REQUIRED ACTION 1: Under what license is the code in the cache component pull request released?

TEXT:
[RFC][WIP][2.3] Cache Component #5902

dlsniper · 2012-11-03T20:22:09Z

Bug fix: no
Feature addition: yes
Backwards compatibility break: no
Symfony2 tests pass: yes
Fixes the following tickets: #1513, #3211
License of the code: MIT
Documentation PR: ~
Todo:

feedback from GH;
implement more features for namespaces;
implement a tagging mechanism;
add more tests;
implement more caching drivers;
add create documentation PR for the component;
fix any CS break;
optimizations?

Hello,

This is an attempt to implement a much needed component in Symfony, hence the Request For Comments status.

After reading and the thinking about this for the past weeks and knowing the previous discussions about the possible implementation of such a feature I've decided to make something as simple as possible while still allowing for flexibility to extend it as one might see fit.

One could argue that I'm missing cache namespaces, caching locking and so on, but those are subject to discussion / implementation.

I'll try and add the remaining things from the TODO list in the specified order.

Also keep in mind that this is only the component, I've split the bundle into a separate PR to maintain the feedback separated., see #5903. Also, if it's decided, I'll create a new PR for the implementation of the component in other components/places.

At least for now I don't care about coding style breaks and so on, I think it's the least important thing right now (don't worry, I'll fix everything, if anything, before merging), so please don't comment about it!

DATA UNDER STUDY:
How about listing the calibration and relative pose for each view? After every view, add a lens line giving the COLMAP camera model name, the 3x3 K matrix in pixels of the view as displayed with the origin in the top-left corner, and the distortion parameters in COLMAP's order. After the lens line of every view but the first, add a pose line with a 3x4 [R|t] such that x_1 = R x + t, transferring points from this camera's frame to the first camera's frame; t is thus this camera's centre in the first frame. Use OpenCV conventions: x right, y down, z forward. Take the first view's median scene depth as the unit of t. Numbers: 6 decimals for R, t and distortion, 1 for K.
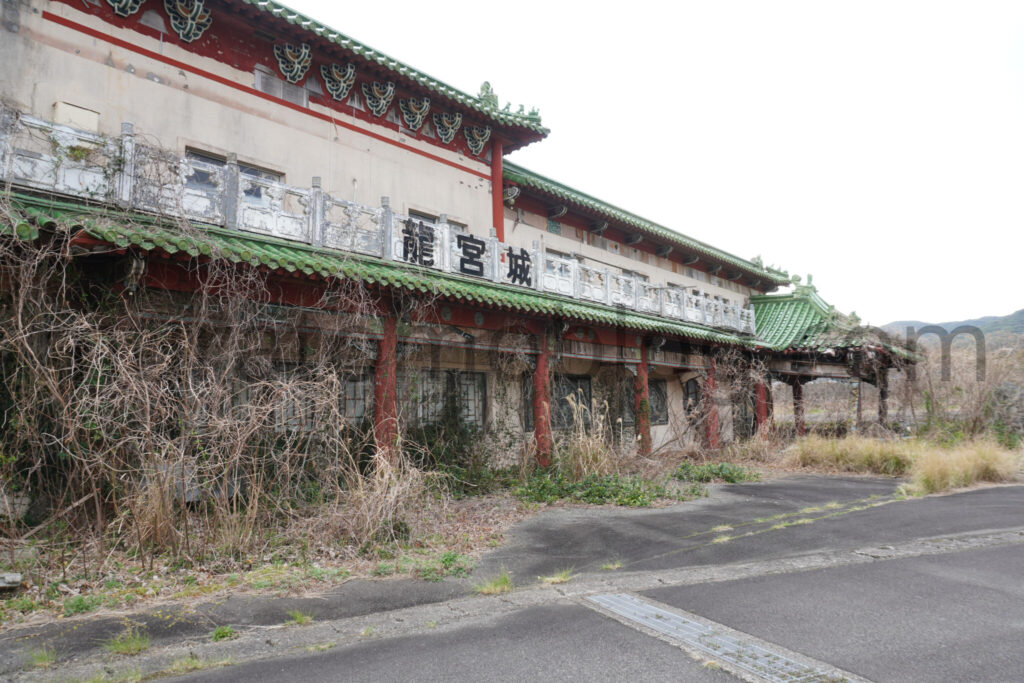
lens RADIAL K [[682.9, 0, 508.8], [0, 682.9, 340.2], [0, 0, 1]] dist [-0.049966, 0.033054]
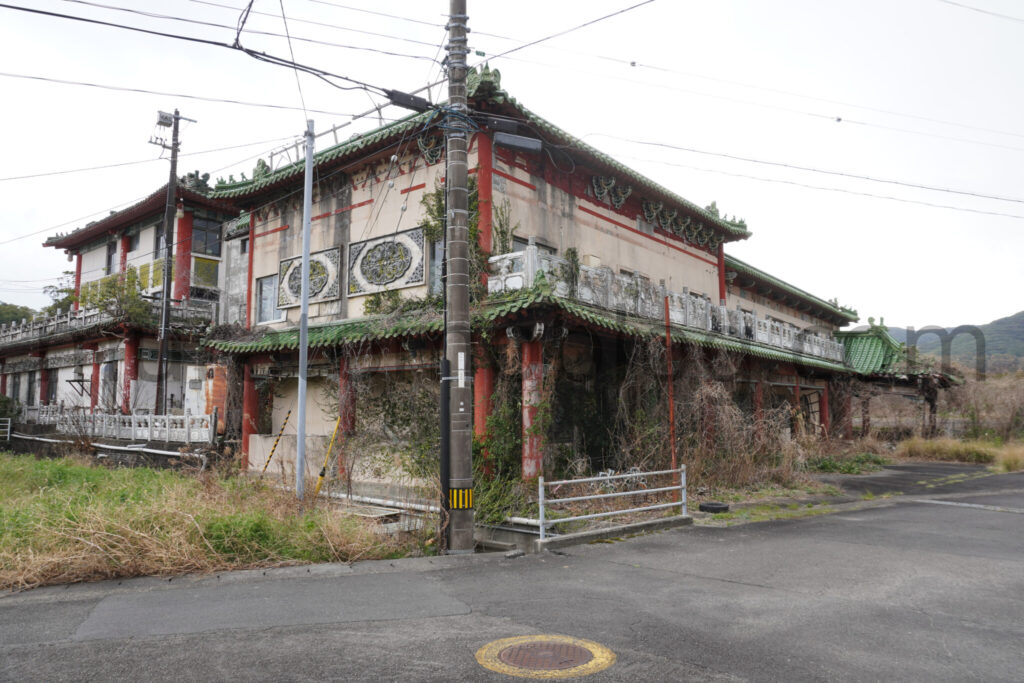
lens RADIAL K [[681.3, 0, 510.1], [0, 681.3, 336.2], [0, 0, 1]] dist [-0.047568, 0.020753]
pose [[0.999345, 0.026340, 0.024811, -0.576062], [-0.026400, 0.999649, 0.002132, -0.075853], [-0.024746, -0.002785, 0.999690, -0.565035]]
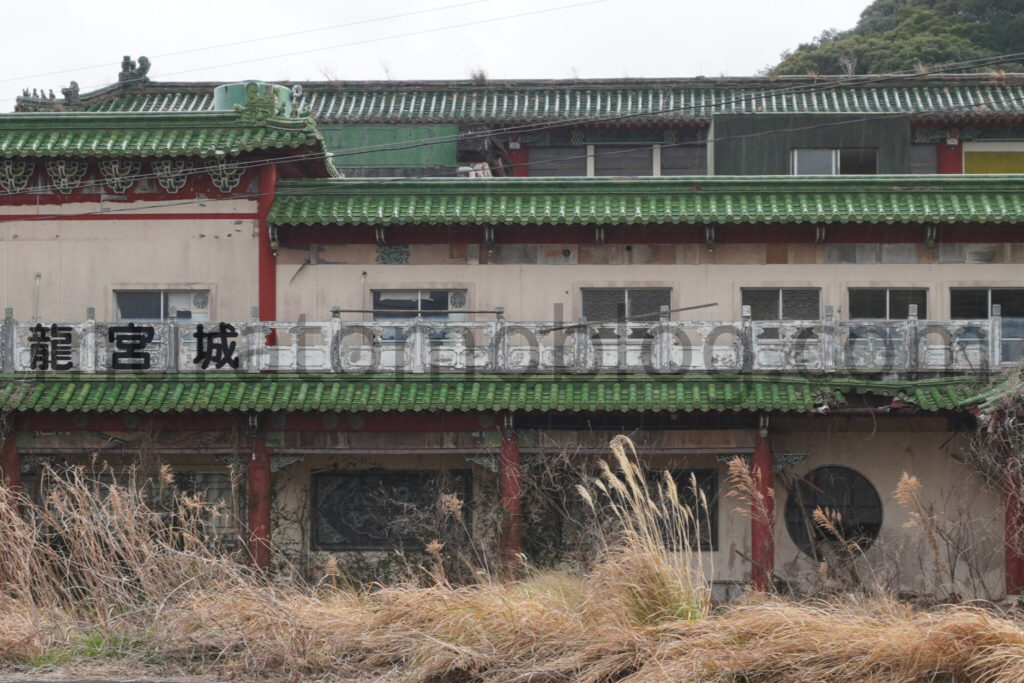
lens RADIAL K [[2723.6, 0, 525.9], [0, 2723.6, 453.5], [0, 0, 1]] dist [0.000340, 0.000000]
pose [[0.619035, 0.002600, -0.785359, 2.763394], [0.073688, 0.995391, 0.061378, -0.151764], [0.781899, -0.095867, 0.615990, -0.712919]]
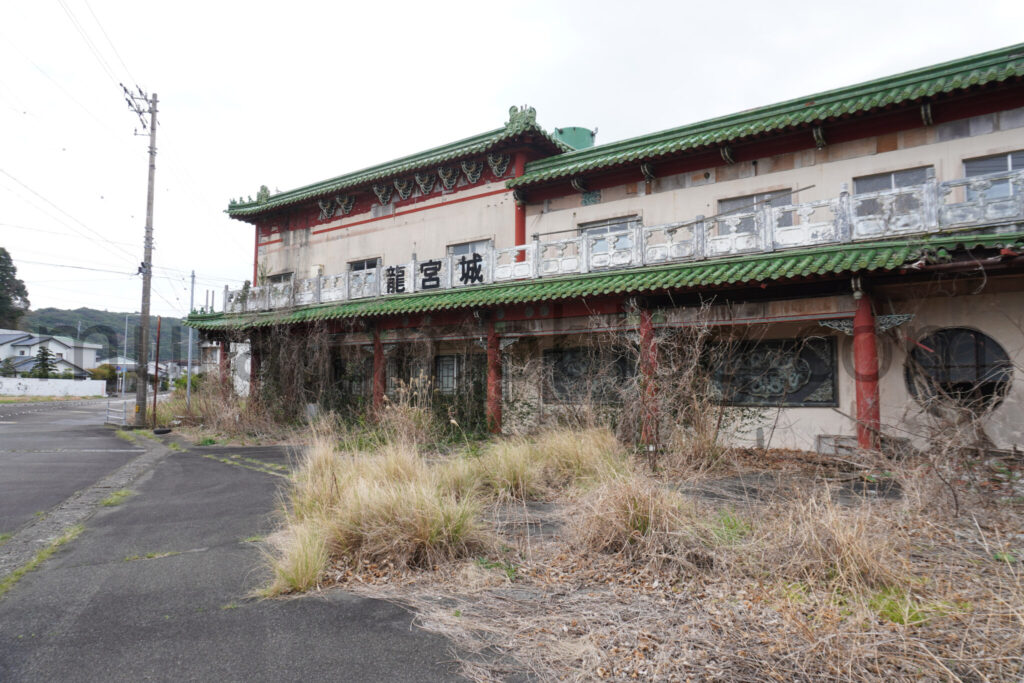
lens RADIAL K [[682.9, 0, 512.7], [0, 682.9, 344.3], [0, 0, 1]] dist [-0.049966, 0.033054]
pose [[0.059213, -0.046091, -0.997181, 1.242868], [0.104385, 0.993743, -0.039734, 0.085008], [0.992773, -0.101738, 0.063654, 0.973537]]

--

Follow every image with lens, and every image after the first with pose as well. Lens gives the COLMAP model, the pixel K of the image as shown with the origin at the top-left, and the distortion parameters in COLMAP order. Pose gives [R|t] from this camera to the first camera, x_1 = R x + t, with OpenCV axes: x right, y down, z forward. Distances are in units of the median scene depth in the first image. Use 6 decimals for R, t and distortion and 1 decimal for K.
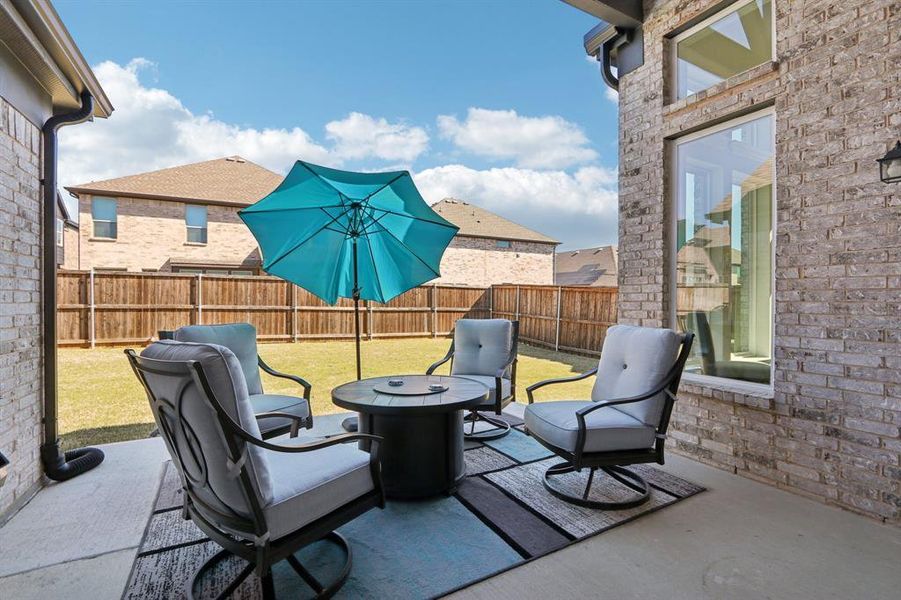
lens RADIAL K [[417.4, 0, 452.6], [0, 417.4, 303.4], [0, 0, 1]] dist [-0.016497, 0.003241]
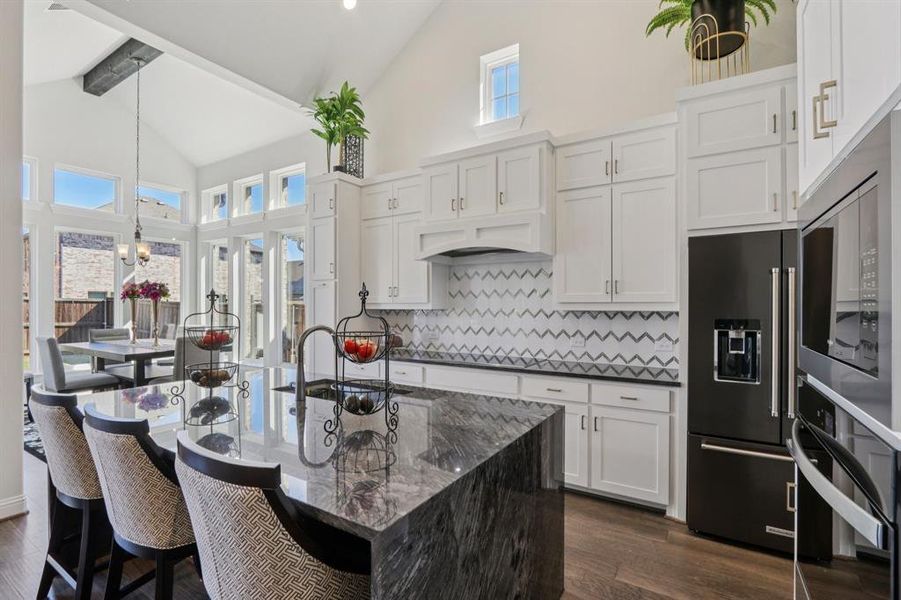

REQUIRED ACTION 2: In the listing, give the lines between the one holding "Follow every image" and the one holding "dist [-0.016497, 0.003241]", inclusive, again with "top-left" replaced by "upper-left" and everything else unchanged. Leave the pictures out of your answer.

FINAL ANSWER 1: MIT

FINAL ANSWER 2:
Follow every image with lens, and every image after the first with pose as well. Lens gives the COLMAP model, the pixel K of the image as shown with the origin at the upper-left, and the distortion parameters in COLMAP order. Pose gives [R|t] from this camera to the first camera, x_1 = R x + t, with OpenCV axes: x right, y down, z forward. Distances are in units of the median scene depth in the first image. Use 6 decimals for R, t and distortion and 1 decimal for K.
lens RADIAL K [[417.4, 0, 452.6], [0, 417.4, 303.4], [0, 0, 1]] dist [-0.016497, 0.003241]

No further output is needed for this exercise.